Ces cartographies “ont commencé à créer une image du monde”, explique Ivanilton José de Oliveira. Lorsque les Portugais se lancent dans l’océan Atlantique, ils commencent à explorer le monde dans son ensemble et découvrent de nouveaux continents.
Avant cela, les cartes européennes ne montraient que l’Europe, l’Afrique du Nord et une partie de l’Asie, c’est-à-dire les régions dont ils connaissaient l’existence.
Chez tous les peuples, la cartographie se limitait aux zones les plus proches connues, explique le professeur de l’UFG. La même chose se répétait par exemple dans les représentations cartographiques chinoises.
Même l’Antarctique n’est apparu sur les cartes telles qu’on le voit aujourd’hui qu’au XXe siècle. « Une grande partie de la vision que nous avons aujourd’hui des cartes orientées avec l’Europe en haut et l’océan Atlantique au centre date du XVIe siècle », explique-t-il. de Oliveira.
Cette idée de représentation s’est répandue avec l’aide de l’École néerlandaise de cartographie, la première à utiliser l’imprimerie, ce qui a accéléré le processus de réplication des cartes. “Jusqu’alors, les cartes étaient des peintures faites à la main. Il fallait des années pour réaliser une carte.” Le bleu pour représenter la mer était également une standardisation des Pays-Bas.
Le défi d’éviter les distorsions
Même si le modèle cartographique apparu en Europe s’est standardisé partout dans le monde, les projections varient encore beaucoup. Sur la base de la projection, on choisit les aspects qui auront ou non une représentation plus fidèle de la réalité.
Ivanilton José de Oliveira explique que, comme la planète a une forme presque sphérique – en fait, il s’agit d’un géoïde – il est impossible de la représenter avec une précision de 100 % dans un modèle plat.

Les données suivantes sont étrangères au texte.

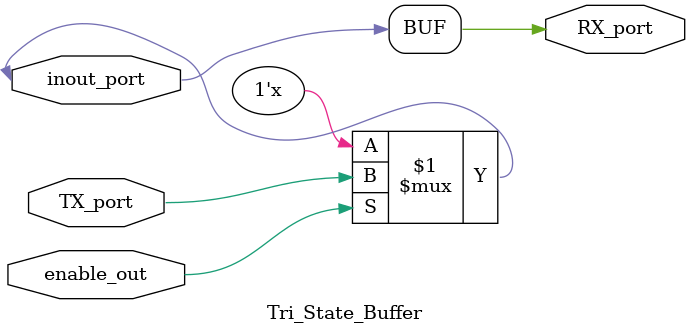
<source format=v>
module Tri_State_Buffer (
 inout  wire inout_port ,
 input  wire enable_out ,
 input  wire TX_port    ,
 output wire RX_port
 );
 
 assign inout_port = enable_out ? TX_port : 1'bz ;
 
 assign RX_port    = inout_port ;

endmodule

</source>
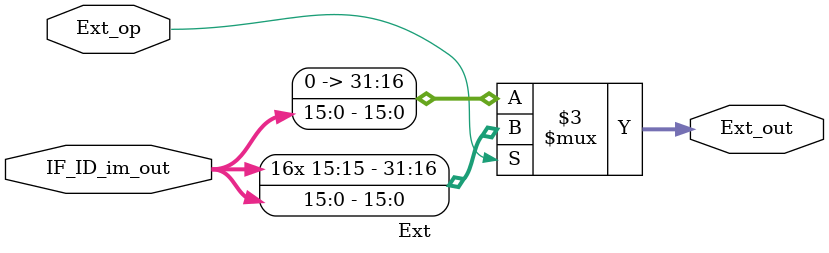
<source format=v>
module Ext (
    input              Ext_op,
    input      [31: 0] IF_ID_im_out,
    output reg [31: 0] Ext_out
);
    always @(*) begin
        if (Ext_op)
            Ext_out = {{16{IF_ID_im_out[15]}}, IF_ID_im_out[15: 0]};
        else 
            Ext_out = {{16{1'b0}}, IF_ID_im_out[15: 0]};
    end

endmodule //Ext
</source>
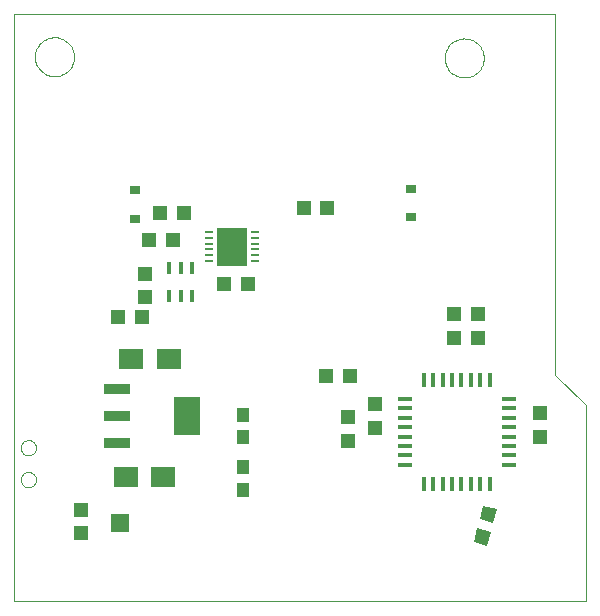
<source format=gtp>
G75*
G70*
%OFA0B0*%
%FSLAX24Y24*%
%IPPOS*%
%LPD*%
%AMOC8*
5,1,8,0,0,1.08239X$1,22.5*
%
%ADD10C,0.0000*%
%ADD11R,0.0138X0.0472*%
%ADD12R,0.0472X0.0138*%
%ADD13R,0.0394X0.0512*%
%ADD14R,0.0472X0.0472*%
%ADD15R,0.0157X0.0394*%
%ADD16R,0.0591X0.0630*%
%ADD17R,0.0472X0.0472*%
%ADD18R,0.0787X0.0709*%
%ADD19R,0.0906X0.0374*%
%ADD20R,0.0906X0.1280*%
%ADD21R,0.0984X0.1299*%
%ADD22R,0.0295X0.0098*%
%ADD23R,0.0354X0.0315*%
D10*
X002631Y002862D02*
X002631Y022429D01*
X020662Y022429D01*
X020662Y010421D01*
X021686Y009398D01*
X021686Y002862D01*
X002631Y002862D01*
X002847Y006917D02*
X002849Y006948D01*
X002855Y006979D01*
X002864Y007009D01*
X002877Y007038D01*
X002894Y007065D01*
X002914Y007089D01*
X002936Y007111D01*
X002962Y007130D01*
X002989Y007146D01*
X003018Y007158D01*
X003048Y007167D01*
X003079Y007172D01*
X003111Y007173D01*
X003142Y007170D01*
X003173Y007163D01*
X003203Y007153D01*
X003231Y007139D01*
X003257Y007121D01*
X003281Y007101D01*
X003302Y007077D01*
X003321Y007052D01*
X003336Y007024D01*
X003347Y006995D01*
X003355Y006964D01*
X003359Y006933D01*
X003359Y006901D01*
X003355Y006870D01*
X003347Y006839D01*
X003336Y006810D01*
X003321Y006782D01*
X003302Y006757D01*
X003281Y006733D01*
X003257Y006713D01*
X003231Y006695D01*
X003203Y006681D01*
X003173Y006671D01*
X003142Y006664D01*
X003111Y006661D01*
X003079Y006662D01*
X003048Y006667D01*
X003018Y006676D01*
X002989Y006688D01*
X002962Y006704D01*
X002936Y006723D01*
X002914Y006745D01*
X002894Y006769D01*
X002877Y006796D01*
X002864Y006825D01*
X002855Y006855D01*
X002849Y006886D01*
X002847Y006917D01*
X002847Y007980D02*
X002849Y008011D01*
X002855Y008042D01*
X002864Y008072D01*
X002877Y008101D01*
X002894Y008128D01*
X002914Y008152D01*
X002936Y008174D01*
X002962Y008193D01*
X002989Y008209D01*
X003018Y008221D01*
X003048Y008230D01*
X003079Y008235D01*
X003111Y008236D01*
X003142Y008233D01*
X003173Y008226D01*
X003203Y008216D01*
X003231Y008202D01*
X003257Y008184D01*
X003281Y008164D01*
X003302Y008140D01*
X003321Y008115D01*
X003336Y008087D01*
X003347Y008058D01*
X003355Y008027D01*
X003359Y007996D01*
X003359Y007964D01*
X003355Y007933D01*
X003347Y007902D01*
X003336Y007873D01*
X003321Y007845D01*
X003302Y007820D01*
X003281Y007796D01*
X003257Y007776D01*
X003231Y007758D01*
X003203Y007744D01*
X003173Y007734D01*
X003142Y007727D01*
X003111Y007724D01*
X003079Y007725D01*
X003048Y007730D01*
X003018Y007739D01*
X002989Y007751D01*
X002962Y007767D01*
X002936Y007786D01*
X002914Y007808D01*
X002894Y007832D01*
X002877Y007859D01*
X002864Y007888D01*
X002855Y007918D01*
X002849Y007949D01*
X002847Y007980D01*
X003319Y021012D02*
X003321Y021062D01*
X003327Y021112D01*
X003337Y021162D01*
X003350Y021210D01*
X003367Y021258D01*
X003388Y021304D01*
X003412Y021348D01*
X003440Y021390D01*
X003471Y021430D01*
X003505Y021467D01*
X003542Y021502D01*
X003581Y021533D01*
X003622Y021562D01*
X003666Y021587D01*
X003712Y021609D01*
X003759Y021627D01*
X003807Y021641D01*
X003856Y021652D01*
X003906Y021659D01*
X003956Y021662D01*
X004007Y021661D01*
X004057Y021656D01*
X004107Y021647D01*
X004155Y021635D01*
X004203Y021618D01*
X004249Y021598D01*
X004294Y021575D01*
X004337Y021548D01*
X004377Y021518D01*
X004415Y021485D01*
X004450Y021449D01*
X004483Y021410D01*
X004512Y021369D01*
X004538Y021326D01*
X004561Y021281D01*
X004580Y021234D01*
X004595Y021186D01*
X004607Y021137D01*
X004615Y021087D01*
X004619Y021037D01*
X004619Y020987D01*
X004615Y020937D01*
X004607Y020887D01*
X004595Y020838D01*
X004580Y020790D01*
X004561Y020743D01*
X004538Y020698D01*
X004512Y020655D01*
X004483Y020614D01*
X004450Y020575D01*
X004415Y020539D01*
X004377Y020506D01*
X004337Y020476D01*
X004294Y020449D01*
X004249Y020426D01*
X004203Y020406D01*
X004155Y020389D01*
X004107Y020377D01*
X004057Y020368D01*
X004007Y020363D01*
X003956Y020362D01*
X003906Y020365D01*
X003856Y020372D01*
X003807Y020383D01*
X003759Y020397D01*
X003712Y020415D01*
X003666Y020437D01*
X003622Y020462D01*
X003581Y020491D01*
X003542Y020522D01*
X003505Y020557D01*
X003471Y020594D01*
X003440Y020634D01*
X003412Y020676D01*
X003388Y020720D01*
X003367Y020766D01*
X003350Y020814D01*
X003337Y020862D01*
X003327Y020912D01*
X003321Y020962D01*
X003319Y021012D01*
X016981Y020973D02*
X016983Y021023D01*
X016989Y021073D01*
X016999Y021123D01*
X017012Y021171D01*
X017029Y021219D01*
X017050Y021265D01*
X017074Y021309D01*
X017102Y021351D01*
X017133Y021391D01*
X017167Y021428D01*
X017204Y021463D01*
X017243Y021494D01*
X017284Y021523D01*
X017328Y021548D01*
X017374Y021570D01*
X017421Y021588D01*
X017469Y021602D01*
X017518Y021613D01*
X017568Y021620D01*
X017618Y021623D01*
X017669Y021622D01*
X017719Y021617D01*
X017769Y021608D01*
X017817Y021596D01*
X017865Y021579D01*
X017911Y021559D01*
X017956Y021536D01*
X017999Y021509D01*
X018039Y021479D01*
X018077Y021446D01*
X018112Y021410D01*
X018145Y021371D01*
X018174Y021330D01*
X018200Y021287D01*
X018223Y021242D01*
X018242Y021195D01*
X018257Y021147D01*
X018269Y021098D01*
X018277Y021048D01*
X018281Y020998D01*
X018281Y020948D01*
X018277Y020898D01*
X018269Y020848D01*
X018257Y020799D01*
X018242Y020751D01*
X018223Y020704D01*
X018200Y020659D01*
X018174Y020616D01*
X018145Y020575D01*
X018112Y020536D01*
X018077Y020500D01*
X018039Y020467D01*
X017999Y020437D01*
X017956Y020410D01*
X017911Y020387D01*
X017865Y020367D01*
X017817Y020350D01*
X017769Y020338D01*
X017719Y020329D01*
X017669Y020324D01*
X017618Y020323D01*
X017568Y020326D01*
X017518Y020333D01*
X017469Y020344D01*
X017421Y020358D01*
X017374Y020376D01*
X017328Y020398D01*
X017284Y020423D01*
X017243Y020452D01*
X017204Y020483D01*
X017167Y020518D01*
X017133Y020555D01*
X017102Y020595D01*
X017074Y020637D01*
X017050Y020681D01*
X017029Y020727D01*
X017012Y020775D01*
X016999Y020823D01*
X016989Y020873D01*
X016983Y020923D01*
X016981Y020973D01*
D11*
X016906Y010244D03*
X016591Y010244D03*
X016276Y010244D03*
X017221Y010244D03*
X017536Y010244D03*
X017851Y010244D03*
X018166Y010244D03*
X018481Y010244D03*
X018481Y006780D03*
X018166Y006780D03*
X017851Y006780D03*
X017536Y006780D03*
X017221Y006780D03*
X016906Y006780D03*
X016591Y006780D03*
X016276Y006780D03*
D12*
X015646Y007410D03*
X015646Y007725D03*
X015646Y008040D03*
X015646Y008354D03*
X015646Y008669D03*
X015646Y008984D03*
X015646Y009299D03*
X015646Y009614D03*
X019111Y009614D03*
X019111Y009299D03*
X019111Y008984D03*
X019111Y008669D03*
X019111Y008354D03*
X019111Y008040D03*
X019111Y007725D03*
X019111Y007410D03*
D13*
X010253Y007323D03*
X010253Y006575D03*
X010245Y008327D03*
X010245Y009075D03*
D14*
X013024Y010382D03*
X013812Y010382D03*
X014670Y009441D03*
X014670Y008654D03*
X013764Y009004D03*
X013764Y008217D03*
X017300Y011646D03*
X018079Y011642D03*
X018079Y012429D03*
X017300Y012433D03*
X020142Y009130D03*
X020142Y008343D03*
X013064Y015973D03*
X012276Y015973D03*
X010406Y013445D03*
X009619Y013445D03*
X007906Y014910D03*
X007119Y014910D03*
X007497Y015791D03*
X008284Y015791D03*
X006981Y013788D03*
X006981Y013000D03*
X006883Y012335D03*
X006095Y012335D03*
X004856Y005915D03*
X004856Y005128D03*
D15*
X007804Y013028D03*
X008178Y013028D03*
X008552Y013028D03*
X008552Y013973D03*
X008178Y013973D03*
X007804Y013973D03*
D16*
X006155Y005482D03*
D17*
G36*
X018522Y005170D02*
X018399Y004715D01*
X017944Y004838D01*
X018067Y005293D01*
X018522Y005170D01*
G37*
G36*
X018726Y005931D02*
X018603Y005476D01*
X018148Y005599D01*
X018271Y006054D01*
X018726Y005931D01*
G37*
D18*
X007796Y010954D03*
X006536Y010954D03*
X006341Y006998D03*
X007601Y006998D03*
D19*
X006056Y008138D03*
X006056Y009043D03*
X006056Y009949D03*
D20*
X008379Y009043D03*
D21*
X009890Y014689D03*
D22*
X009111Y014591D03*
X009111Y014788D03*
X009111Y014984D03*
X009111Y015181D03*
X009111Y014394D03*
X009111Y014197D03*
X010670Y014197D03*
X010670Y014394D03*
X010670Y014591D03*
X010670Y014788D03*
X010670Y014984D03*
X010670Y015181D03*
D23*
X006646Y015618D03*
X006646Y016563D03*
X015859Y016603D03*
X015859Y015658D03*
M02*

</source>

“La meilleure façon de voir réellement les continents et les pays sans distorsions serait sur un globe, mais c’est plus compliqué à manipuler. Et je ne peux pas voir la Terre entière en même temps”, explique le professeur.
Dans le cas des cartes utilisées au Brésil, y compris celle récemment publiée par l’IBGE, on utilise une projection aphylactique, qui a un fort objectif d’apprentissage car elle se rapproche de la forme de la Terre. Selon de Oliveira, la projection aphylactique est la plus courante.
Ce modèle déforme peu les angles, les formes et les zones des éléments cartographiques. Cela signifie choisir de ne représenter aucun élément avec une grande précision pour éviter des distorsions majeures dans aucun d’entre eux.
De plus, elle se caractérise par davantage de distorsions à l’extrême nord et au sud de la planète. En effet, « il utilise des parallèles droits et des méridiens courbes, mais ils ne se rejoignent pas aux pôles ».
Le professeur affirme que placer le pays dans la région centrale de la carte n’est pas exclusif au Brésil. D’autres pays comme la Nouvelle-Zélande et l’Australie ont également créé des représentations cartographiques où le territoire lui-même devient le centre de la planète.